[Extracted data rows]
□ □ □

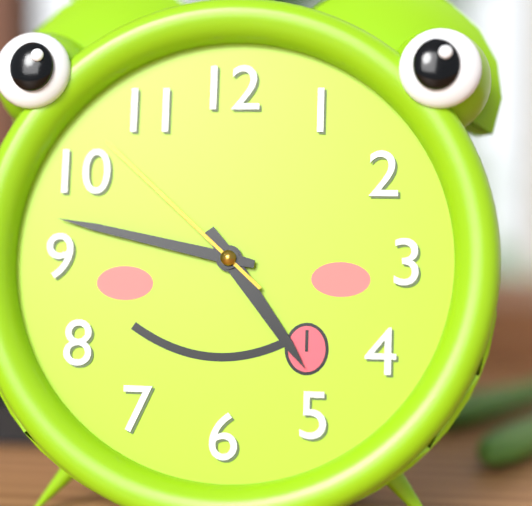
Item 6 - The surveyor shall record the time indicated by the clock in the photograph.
4:47:52
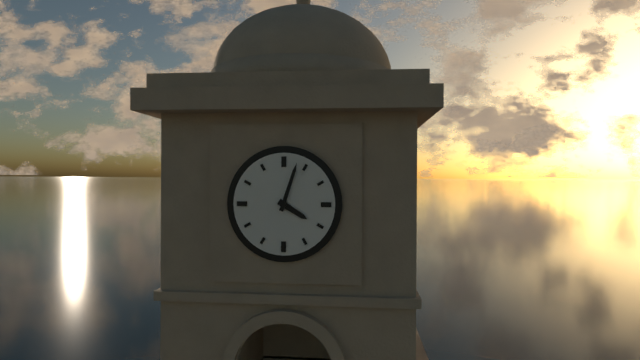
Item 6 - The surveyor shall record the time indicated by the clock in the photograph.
4:03
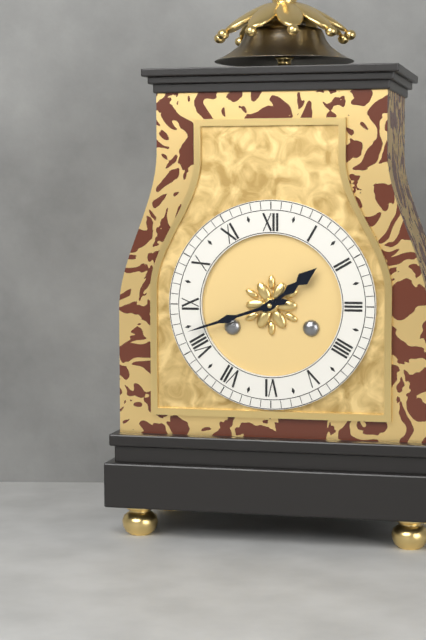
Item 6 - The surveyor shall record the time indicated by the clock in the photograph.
1:42
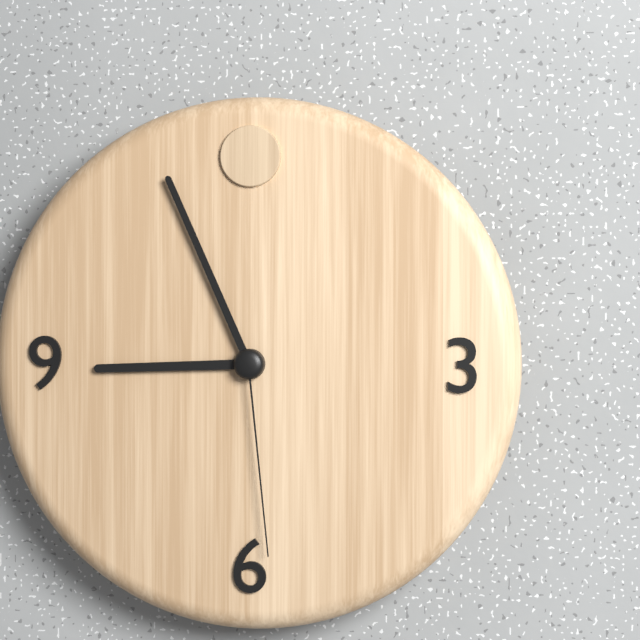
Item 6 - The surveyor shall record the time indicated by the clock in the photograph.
8:56:29
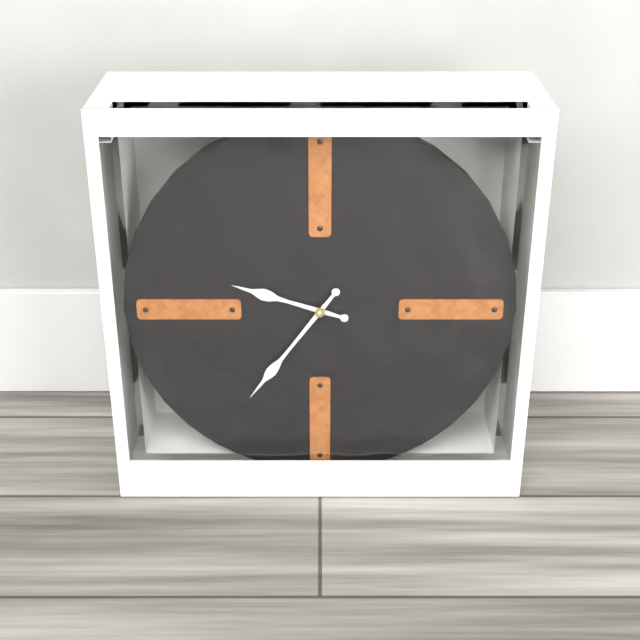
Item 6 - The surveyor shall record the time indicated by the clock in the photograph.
9:36
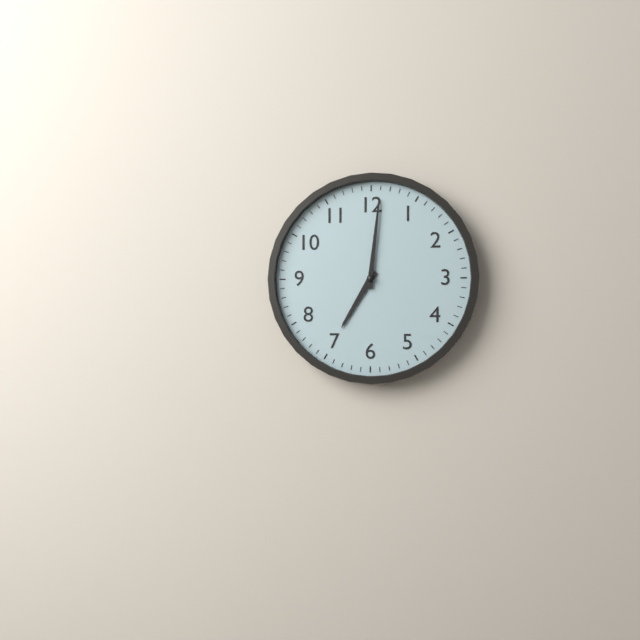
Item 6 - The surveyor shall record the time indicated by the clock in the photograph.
7:01
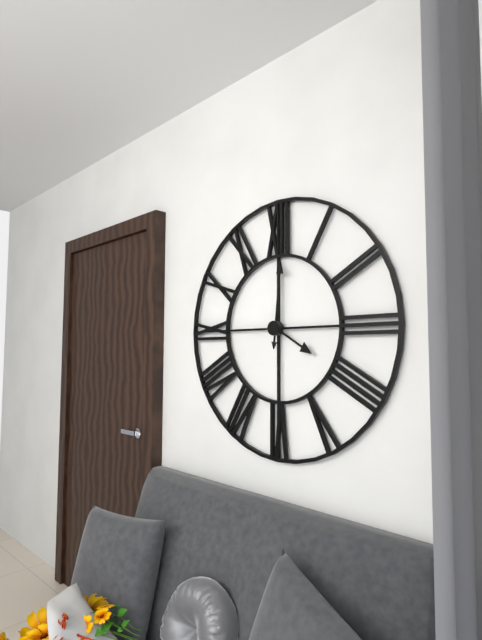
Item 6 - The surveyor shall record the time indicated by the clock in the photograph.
4:01
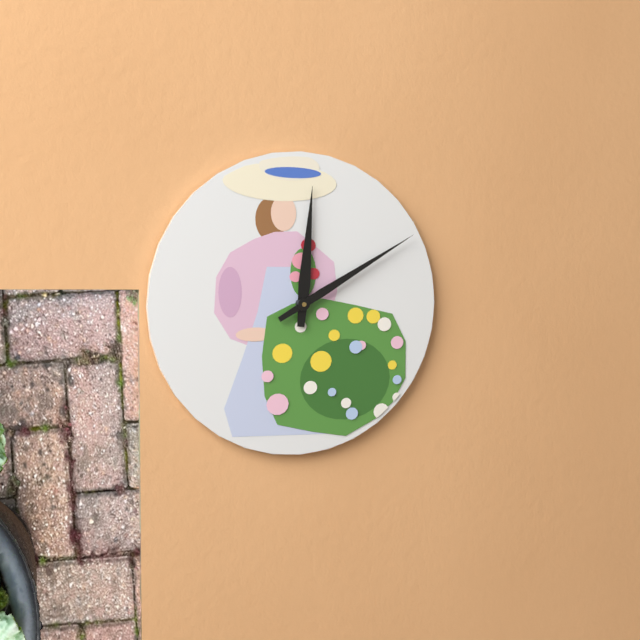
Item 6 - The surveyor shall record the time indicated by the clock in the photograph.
12:10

□ □ □

*Objective*
Quote all of the rows above verbatim, omitting the pictures from the reply.

*Solution to this exercise*
Item 6 - The surveyor shall record the time indicated by the clock in the photograph.
4:47:52
Item 6 - The surveyor shall record the time indicated by the clock in the photograph.
4:03
Item 6 - The surveyor shall record the time indicated by the clock in the photograph.
1:42
Item 6 - The surveyor shall record the time indicated by the clock in the photograph.
8:56:29
Item 6 - The surveyor shall record the time indicated by the clock in the photograph.
9:36
Item 6 - The surveyor shall record the time indicated by the clock in the photograph.
7:01
Item 6 - The surveyor shall record the time indicated by the clock in the photograph.
4:01
Item 6 - The surveyor shall record the time indicated by the clock in the photograph.
12:10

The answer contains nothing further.